When he was a little boy his uncle called him “Sparky”, after a comic-strip horse named Spark Plug. School was all but impossible for Sparky.
He failed every subject in the eighth grade. He flunked physics in high school, getting a grade of zero. He also flunked Latin, algebra and English. And his record in sports wasn’t any better. Though he did manage to make the school’s golf team, he promptly lost the only important match of the season. Oh, there was a consolation match; he lost that too.
Throughout his youth, Sparky was awkward socially. It wasn’t that the other students disliked him; it’s just that no one really cared all that much. In fact, Sparky was astonished if a classmate ever said hello to him outside of school hours. There’s no way to tell how he might have done at dating. He never once asked a girl out in high school. He was too afraid of being turned down… or perhaps laughed at. Sparky was a loser. He, his classmates… everyone knew it. So he learned to live with it. He made up his mind early that if things were meant to work out, they would. Otherwise he would content himself with what appeared to be his inevitable mediocrity.
One thing WAS important to Sparky, however — drawing. He was proud of his artwork. No one else appreciated it. But that didn’t seem to matter to him. In his senior year of high school, he submitted some cartoons to the the yearbook. The editors rejected the concept. Despite this brush-off, Sparky was convinced of his ability. He even decided to become an artist.
So, after completing high school, Sparky wrote Walt Disney Studios. They asked for samples of his artwork. Despite careful preparation, it too was rejected. One more confirmation that he was a loser.

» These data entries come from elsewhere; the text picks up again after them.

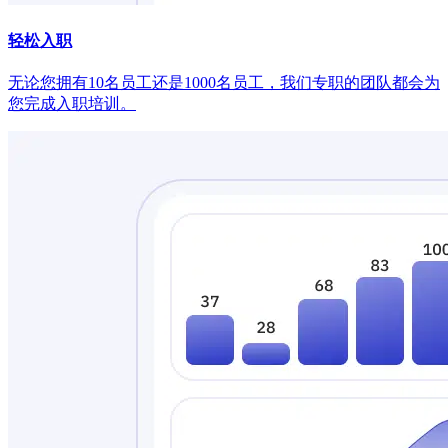
轻松入职
无论您拥有10名员工还是1000名员工，我们专职的团队都会为
您完成入职培训。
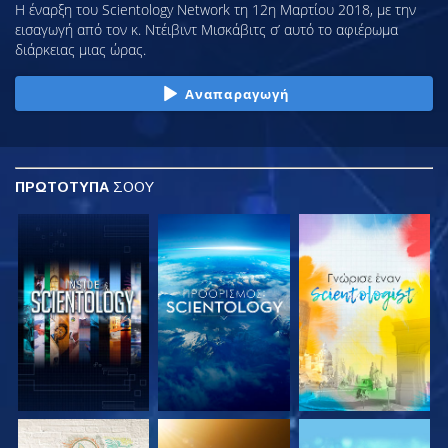
Η έναρξη του Scientology Network τη 12η Μαρτίου 2018, με την
εισαγωγή από τον κ. Ντέιβιντ Μισκάβιτς σ’ αυτό το αφιέρωμα
διάρκειας μιας ώρας.
Αναπαραγωγή
ΠΡΩΤΟΤΥΠΑ
ΣΟΟΥ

But Sparky still didn’t give up. Instead, he decided to tell his own life’s story in cartoons. The main character would be a little boy who symbolized the perpetual loser and chronic underachiever. You know him well. Because Sparky’s cartoon character went on to become a cultural phenomenon of sorts. People readily identified with this “lovable loser.” He reminded people of the painful and embarrassing moments from their own past, of their pain and their shared humanity. The character soon became famous worldwide: “Charlie Brown.” And Sparky, the boy whose many failures never kept him from trying, whose work was rejected again and again,… is the highly successful cartoonist Charles Schultz. His cartoon strip, “Peanuts,” continues to inspire books, T-shirts and Christmas specials, reminding us, as someone once commented, that life somehow finds a way for all of us, even the losers.

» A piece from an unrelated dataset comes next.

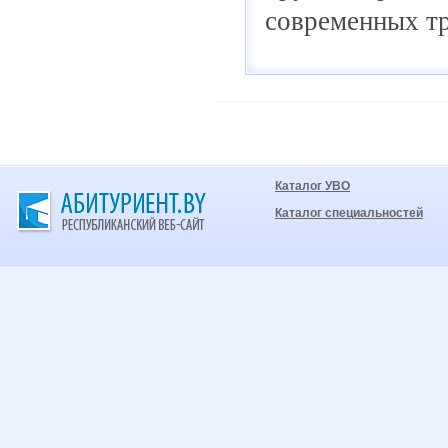
современных т
Каталог УВО
Каталог специальностей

Sparky’s story reminds us of a very important principle in life. We all face difficulty and discouragement from time to time. We also have a choice in how we handle it. If we’re persistent, if we hold fast to our faith, if we continue to develop the unique talents God has given us, who knows what can happen? We may end up with an insight and an ability to inspire that comes only through hardship. In the end, there are no “losers” with God. Some winners just take longer to develop!

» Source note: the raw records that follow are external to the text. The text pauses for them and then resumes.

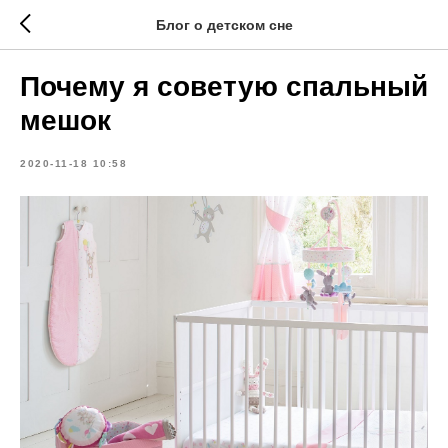
Блог о детском сне
Почему я советую спальный
мешок
2020-11-18 10:58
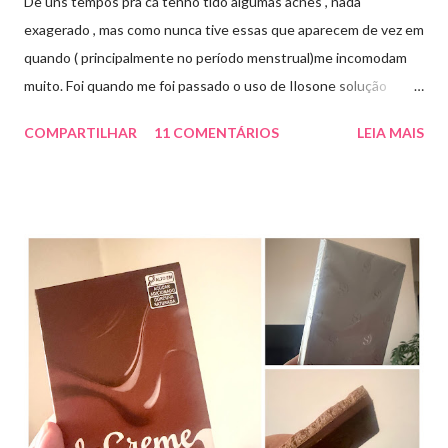
De uns tempos pra cá tenho tido algumas acnes , nada
exagerado , mas como nunca tive essas que aparecem de vez em
quando ( principalmente no período menstrual)me incomodam
muito. Foi quando me foi passado o uso de Ilosone solução
tópica ( é preciso receita para comprar por isso é importante
COMPARTILHAR
11 COMENTÁRIOS
LEIA MAIS
uma consulta com o dermatologista) O Ilosone é um antibiótico
e por essa razão precisa de prescrição médica .Ele age
diretamente na acne tratando a inflamação. O preço R$27,90.
Como eu uso: aplico uma pequena quantidade em um algodão e
aplico sobre a acne ( geralmente uso a noite). Informação do
produto: ILOSONE TÓPICO SOLUÇÃO (eritromicina) é um
antibiótico de amplo espectro produzido por uma cepa de
Streptomyces erythraeus. É básico e forma rapidamente sais
com os ácidos. Forma farmacêutica e Apresentação ILOSONE
TÓPICO SOLUÇÃO é apresentado sob a forma líquida em
frascos de 120 ml. USO PEDIÁTRICO E ADULTO. Composição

By CAPT J. David Atwater, CHC, USN
About Charles Schulz’s cartoon:
Peanuts is a syndicated daily and Sunday American comic strip written and illustrated by Charles M. Schulz, which ran from October 2, 1950, to February 13, 2000, continuing in reruns afterward.
The strip is the most popular and influential in the history of the comic strip, with 17,897 strips published in all, making it “arguably the longest story ever told by one human being”, according to Robert Thompson of Syracuse University. At its peak, Peanuts ran in over 2,600 newspapers, with a readership of 355 million in 75 countries, and was translated into 21 languages.